Re: XBL is (mostly) W3C redundant, and CSS is wrong W3C layer for semantic behavior *markup*

On Friday 2002-12-27 00:24 -0600, Shelby Moore wrote:
> "Because this content is not visible to its parent element, it is said to be
> anonymous content."
> 
> "this content" refers to the implementation that is bound to the markup
> element.
> 
> Again I will re-iterate that afaics, XSLT can make the necessary
> tranformations to substitute a "content tree" in place of an
> extensible abstract markup element.  Instead of placing the binding at
> the CSS layer, it places the binding at the XSLT layer which sits on
> top of XHTML DOM layer.  So thus XHTML DOM does not depend on CSS, as
> it does in the XBL - CSS binding model.  Instead of swapping bindings
> by swapping CSS (and XBL), one swaps at XSLT layer.  Thus semantic
> abstraction binding is at higher level of abstraction than (layer on
> top of) XHTML and CSS.  XHTML are the basic building blocks of content
> markup.  CSS layer is even less abstract and getting closer to
> presentation layer.

A number of markup languages have elements whose expected rendering is
far too complicated to be described by CSS at present.  The best example
of such elements at present is form controls (both in HTML and XForms).
People who use these markup languages often want to do DOM manipulation.
This is commonly used on the web.  (I claim, based only on experience
looking at web sites, that a significant percentage of the uses of
scripting on the web involve forms.)  There is also significant demand
from web authors for the ability to style form controls.  Since form
controls can't currently be defined in terms of the CSS formatting model
the effects of many (or all, I claim) properties are undefined.

* **Provided information**:
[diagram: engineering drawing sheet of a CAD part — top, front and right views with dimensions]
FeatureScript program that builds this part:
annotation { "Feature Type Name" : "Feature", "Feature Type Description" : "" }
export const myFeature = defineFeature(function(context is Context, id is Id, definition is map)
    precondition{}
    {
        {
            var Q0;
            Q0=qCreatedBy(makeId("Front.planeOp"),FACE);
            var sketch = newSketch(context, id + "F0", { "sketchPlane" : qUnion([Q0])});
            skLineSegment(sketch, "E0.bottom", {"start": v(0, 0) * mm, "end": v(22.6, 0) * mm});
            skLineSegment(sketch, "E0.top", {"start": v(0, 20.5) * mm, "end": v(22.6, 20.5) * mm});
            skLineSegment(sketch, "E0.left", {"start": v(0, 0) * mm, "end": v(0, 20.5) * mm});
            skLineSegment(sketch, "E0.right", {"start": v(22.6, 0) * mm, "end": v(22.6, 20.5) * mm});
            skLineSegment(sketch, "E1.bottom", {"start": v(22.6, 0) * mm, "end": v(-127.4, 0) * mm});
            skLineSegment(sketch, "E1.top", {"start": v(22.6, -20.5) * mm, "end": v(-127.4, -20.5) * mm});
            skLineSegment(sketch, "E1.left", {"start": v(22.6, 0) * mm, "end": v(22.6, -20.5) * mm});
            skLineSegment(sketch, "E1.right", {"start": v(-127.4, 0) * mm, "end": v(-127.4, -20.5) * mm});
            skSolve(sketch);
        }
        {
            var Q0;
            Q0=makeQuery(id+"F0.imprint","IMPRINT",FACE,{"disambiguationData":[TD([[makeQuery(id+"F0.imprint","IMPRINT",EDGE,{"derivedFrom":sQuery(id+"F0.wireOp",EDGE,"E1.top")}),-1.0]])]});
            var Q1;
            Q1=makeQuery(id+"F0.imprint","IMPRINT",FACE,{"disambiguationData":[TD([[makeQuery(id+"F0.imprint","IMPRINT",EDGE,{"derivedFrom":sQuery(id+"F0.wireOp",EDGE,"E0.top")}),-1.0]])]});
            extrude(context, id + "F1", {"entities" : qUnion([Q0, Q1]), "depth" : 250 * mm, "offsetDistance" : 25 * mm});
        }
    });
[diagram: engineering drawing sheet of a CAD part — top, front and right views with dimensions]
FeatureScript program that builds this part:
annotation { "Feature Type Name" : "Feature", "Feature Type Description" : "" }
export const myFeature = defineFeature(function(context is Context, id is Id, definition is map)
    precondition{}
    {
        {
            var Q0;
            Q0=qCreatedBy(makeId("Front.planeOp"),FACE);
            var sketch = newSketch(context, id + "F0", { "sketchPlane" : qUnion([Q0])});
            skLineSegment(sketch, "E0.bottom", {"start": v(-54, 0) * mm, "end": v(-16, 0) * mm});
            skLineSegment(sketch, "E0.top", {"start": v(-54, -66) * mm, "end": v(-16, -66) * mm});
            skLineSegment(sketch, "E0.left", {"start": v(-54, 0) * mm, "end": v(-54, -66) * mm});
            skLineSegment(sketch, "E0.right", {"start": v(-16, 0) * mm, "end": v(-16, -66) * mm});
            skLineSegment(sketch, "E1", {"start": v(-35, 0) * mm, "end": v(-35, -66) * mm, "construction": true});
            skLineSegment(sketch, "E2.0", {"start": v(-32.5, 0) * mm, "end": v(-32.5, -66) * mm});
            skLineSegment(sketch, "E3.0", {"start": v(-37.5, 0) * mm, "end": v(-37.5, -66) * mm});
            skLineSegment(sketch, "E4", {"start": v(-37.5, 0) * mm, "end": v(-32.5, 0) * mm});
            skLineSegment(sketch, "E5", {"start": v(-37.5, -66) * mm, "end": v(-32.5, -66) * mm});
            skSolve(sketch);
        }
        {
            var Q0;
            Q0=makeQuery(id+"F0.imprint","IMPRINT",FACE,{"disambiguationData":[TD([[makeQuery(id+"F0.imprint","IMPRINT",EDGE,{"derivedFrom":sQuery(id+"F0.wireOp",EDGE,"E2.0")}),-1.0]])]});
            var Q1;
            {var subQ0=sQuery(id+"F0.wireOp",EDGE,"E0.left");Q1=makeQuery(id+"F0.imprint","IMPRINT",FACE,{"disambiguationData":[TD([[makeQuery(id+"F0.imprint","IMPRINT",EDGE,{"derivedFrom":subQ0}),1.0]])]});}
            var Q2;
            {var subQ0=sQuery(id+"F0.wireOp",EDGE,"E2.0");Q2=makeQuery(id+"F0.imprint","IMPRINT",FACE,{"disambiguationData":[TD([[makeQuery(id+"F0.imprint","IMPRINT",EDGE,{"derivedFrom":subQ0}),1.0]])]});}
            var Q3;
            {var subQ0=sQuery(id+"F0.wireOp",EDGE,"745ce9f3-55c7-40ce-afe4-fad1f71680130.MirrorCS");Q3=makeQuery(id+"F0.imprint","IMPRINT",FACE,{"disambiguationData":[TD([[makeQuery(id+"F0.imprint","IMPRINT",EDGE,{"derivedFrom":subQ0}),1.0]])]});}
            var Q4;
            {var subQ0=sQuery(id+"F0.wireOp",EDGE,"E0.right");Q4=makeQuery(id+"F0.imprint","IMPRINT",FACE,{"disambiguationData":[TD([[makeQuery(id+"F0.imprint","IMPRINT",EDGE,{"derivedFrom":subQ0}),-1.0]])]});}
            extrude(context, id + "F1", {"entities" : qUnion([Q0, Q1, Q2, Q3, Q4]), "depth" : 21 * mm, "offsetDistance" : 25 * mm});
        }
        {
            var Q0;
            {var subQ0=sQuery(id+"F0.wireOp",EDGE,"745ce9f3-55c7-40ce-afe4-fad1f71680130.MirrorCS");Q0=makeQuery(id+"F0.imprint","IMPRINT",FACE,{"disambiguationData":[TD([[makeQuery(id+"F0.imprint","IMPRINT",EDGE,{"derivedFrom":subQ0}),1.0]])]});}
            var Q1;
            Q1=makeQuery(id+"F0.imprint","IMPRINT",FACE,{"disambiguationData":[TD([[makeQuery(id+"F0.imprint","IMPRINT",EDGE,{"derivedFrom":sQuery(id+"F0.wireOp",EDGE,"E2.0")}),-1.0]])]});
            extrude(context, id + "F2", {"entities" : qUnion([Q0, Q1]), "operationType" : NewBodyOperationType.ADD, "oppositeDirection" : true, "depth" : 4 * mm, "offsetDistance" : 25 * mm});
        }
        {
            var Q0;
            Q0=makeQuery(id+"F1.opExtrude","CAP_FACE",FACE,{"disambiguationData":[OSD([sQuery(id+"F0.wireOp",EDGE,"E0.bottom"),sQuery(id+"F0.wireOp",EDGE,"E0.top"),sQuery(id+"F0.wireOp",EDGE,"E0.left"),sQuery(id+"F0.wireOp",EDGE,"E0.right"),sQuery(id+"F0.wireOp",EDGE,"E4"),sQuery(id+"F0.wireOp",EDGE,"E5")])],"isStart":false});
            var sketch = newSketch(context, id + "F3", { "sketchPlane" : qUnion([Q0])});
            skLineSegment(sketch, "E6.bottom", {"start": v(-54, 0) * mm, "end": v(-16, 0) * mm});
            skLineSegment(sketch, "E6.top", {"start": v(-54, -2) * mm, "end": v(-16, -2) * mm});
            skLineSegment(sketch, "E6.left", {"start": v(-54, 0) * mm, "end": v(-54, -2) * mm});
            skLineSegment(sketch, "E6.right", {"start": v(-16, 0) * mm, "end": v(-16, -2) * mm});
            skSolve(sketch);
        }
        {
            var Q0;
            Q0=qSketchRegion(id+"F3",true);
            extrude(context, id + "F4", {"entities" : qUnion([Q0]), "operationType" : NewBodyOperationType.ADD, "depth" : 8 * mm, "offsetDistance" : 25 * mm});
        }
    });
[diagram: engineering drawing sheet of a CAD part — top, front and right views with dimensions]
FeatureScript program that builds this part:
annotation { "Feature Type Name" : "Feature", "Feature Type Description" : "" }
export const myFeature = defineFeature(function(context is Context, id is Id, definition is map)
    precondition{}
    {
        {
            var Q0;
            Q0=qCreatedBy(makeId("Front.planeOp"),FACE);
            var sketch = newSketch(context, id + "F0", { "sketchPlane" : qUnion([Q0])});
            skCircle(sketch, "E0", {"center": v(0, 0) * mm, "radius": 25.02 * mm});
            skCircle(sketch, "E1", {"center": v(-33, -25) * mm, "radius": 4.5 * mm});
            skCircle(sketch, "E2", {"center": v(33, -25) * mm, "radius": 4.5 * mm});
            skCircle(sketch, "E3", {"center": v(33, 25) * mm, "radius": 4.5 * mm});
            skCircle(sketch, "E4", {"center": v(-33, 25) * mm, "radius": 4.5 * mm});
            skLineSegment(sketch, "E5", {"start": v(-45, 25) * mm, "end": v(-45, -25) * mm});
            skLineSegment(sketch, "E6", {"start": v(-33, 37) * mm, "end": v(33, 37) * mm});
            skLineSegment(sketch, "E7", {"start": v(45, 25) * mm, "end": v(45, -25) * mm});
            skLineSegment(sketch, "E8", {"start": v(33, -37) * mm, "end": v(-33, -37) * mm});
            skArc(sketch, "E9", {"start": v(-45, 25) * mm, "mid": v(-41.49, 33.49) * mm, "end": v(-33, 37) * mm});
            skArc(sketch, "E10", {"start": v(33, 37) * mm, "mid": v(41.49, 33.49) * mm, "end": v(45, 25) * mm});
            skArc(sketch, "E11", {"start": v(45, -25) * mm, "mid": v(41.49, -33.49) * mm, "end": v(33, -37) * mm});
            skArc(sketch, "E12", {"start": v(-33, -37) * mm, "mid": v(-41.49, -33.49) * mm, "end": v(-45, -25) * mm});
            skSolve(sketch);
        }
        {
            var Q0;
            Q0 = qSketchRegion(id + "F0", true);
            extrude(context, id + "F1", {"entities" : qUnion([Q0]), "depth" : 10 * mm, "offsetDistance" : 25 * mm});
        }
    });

* **Exercises to complete**:
[1] In the reply about XBL and CSS, what is named as the best present example of elements too complex for CSS to describe?
[2] According to the reply about XBL and CSS, why are the effects of many properties on form controls undefined?
[3] Copy word for word the part of the reply about XBL and CSS from "A number of" up to and including "HTML and XForms).".
Work only from the reply about XBL and CSS, not from the items.

* **Answers in order**:
[1] Form controls, in both HTML and XForms.

[2] Form controls can't currently be defined in terms of the CSS formatting model. As a result, the effects of many properties on them, or all of them as the writer claims, are undefined.

[3]
A number of markup languages have elements whose expected rendering is
far too complicated to be described by CSS at present.  The best example
of such elements at present is form controls (both in HTML and XForms).